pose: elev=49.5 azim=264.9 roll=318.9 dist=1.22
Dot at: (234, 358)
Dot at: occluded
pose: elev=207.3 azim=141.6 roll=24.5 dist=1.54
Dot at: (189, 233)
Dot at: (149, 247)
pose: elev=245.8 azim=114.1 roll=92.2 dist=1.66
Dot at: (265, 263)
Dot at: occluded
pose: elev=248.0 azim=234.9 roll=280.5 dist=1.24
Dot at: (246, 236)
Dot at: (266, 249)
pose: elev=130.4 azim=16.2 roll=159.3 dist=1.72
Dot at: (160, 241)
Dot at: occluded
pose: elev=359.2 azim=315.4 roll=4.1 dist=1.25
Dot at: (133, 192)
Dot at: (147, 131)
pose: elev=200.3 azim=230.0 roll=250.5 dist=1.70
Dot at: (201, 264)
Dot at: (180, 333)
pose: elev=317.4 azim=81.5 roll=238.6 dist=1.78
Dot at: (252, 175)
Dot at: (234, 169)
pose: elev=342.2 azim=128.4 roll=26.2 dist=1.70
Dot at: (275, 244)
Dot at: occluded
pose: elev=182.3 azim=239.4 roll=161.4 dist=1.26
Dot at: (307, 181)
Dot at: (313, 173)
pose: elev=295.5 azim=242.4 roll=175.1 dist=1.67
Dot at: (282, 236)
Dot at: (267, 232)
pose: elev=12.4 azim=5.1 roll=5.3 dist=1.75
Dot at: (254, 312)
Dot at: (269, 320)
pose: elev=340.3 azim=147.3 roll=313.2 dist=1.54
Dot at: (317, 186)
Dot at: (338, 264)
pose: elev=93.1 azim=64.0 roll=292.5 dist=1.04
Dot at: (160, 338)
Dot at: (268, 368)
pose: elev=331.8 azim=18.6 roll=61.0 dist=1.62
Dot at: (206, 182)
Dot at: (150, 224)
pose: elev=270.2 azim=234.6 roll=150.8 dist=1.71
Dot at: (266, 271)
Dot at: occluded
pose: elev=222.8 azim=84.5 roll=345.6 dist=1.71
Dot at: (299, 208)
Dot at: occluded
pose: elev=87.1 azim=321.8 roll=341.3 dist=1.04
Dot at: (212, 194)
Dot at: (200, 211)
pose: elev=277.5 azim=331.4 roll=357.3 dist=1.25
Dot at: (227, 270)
________________________________________
| Written task |
Reproduce every record above verbatim, line for line, with no changes.

| Answer |
pose: elev=49.5 azim=264.9 roll=318.9 dist=1.22
Dot at: (234, 358)
Dot at: occluded
pose: elev=207.3 azim=141.6 roll=24.5 dist=1.54
Dot at: (189, 233)
Dot at: (149, 247)
pose: elev=245.8 azim=114.1 roll=92.2 dist=1.66
Dot at: (265, 263)
Dot at: occluded
pose: elev=248.0 azim=234.9 roll=280.5 dist=1.24
Dot at: (246, 236)
Dot at: (266, 249)
pose: elev=130.4 azim=16.2 roll=159.3 dist=1.72
Dot at: (160, 241)
Dot at: occluded
pose: elev=359.2 azim=315.4 roll=4.1 dist=1.25
Dot at: (133, 192)
Dot at: (147, 131)
pose: elev=200.3 azim=230.0 roll=250.5 dist=1.70
Dot at: (201, 264)
Dot at: (180, 333)
pose: elev=317.4 azim=81.5 roll=238.6 dist=1.78
Dot at: (252, 175)
Dot at: (234, 169)
pose: elev=342.2 azim=128.4 roll=26.2 dist=1.70
Dot at: (275, 244)
Dot at: occluded
pose: elev=182.3 azim=239.4 roll=161.4 dist=1.26
Dot at: (307, 181)
Dot at: (313, 173)
pose: elev=295.5 azim=242.4 roll=175.1 dist=1.67
Dot at: (282, 236)
Dot at: (267, 232)
pose: elev=12.4 azim=5.1 roll=5.3 dist=1.75
Dot at: (254, 312)
Dot at: (269, 320)
pose: elev=340.3 azim=147.3 roll=313.2 dist=1.54
Dot at: (317, 186)
Dot at: (338, 264)
pose: elev=93.1 azim=64.0 roll=292.5 dist=1.04
Dot at: (160, 338)
Dot at: (268, 368)
pose: elev=331.8 azim=18.6 roll=61.0 dist=1.62
Dot at: (206, 182)
Dot at: (150, 224)
pose: elev=270.2 azim=234.6 roll=150.8 dist=1.71
Dot at: (266, 271)
Dot at: occluded
pose: elev=222.8 azim=84.5 roll=345.6 dist=1.71
Dot at: (299, 208)
Dot at: occluded
pose: elev=87.1 azim=321.8 roll=341.3 dist=1.04
Dot at: (212, 194)
Dot at: (200, 211)
pose: elev=277.5 azim=331.4 roll=357.3 dist=1.25
Dot at: (227, 270)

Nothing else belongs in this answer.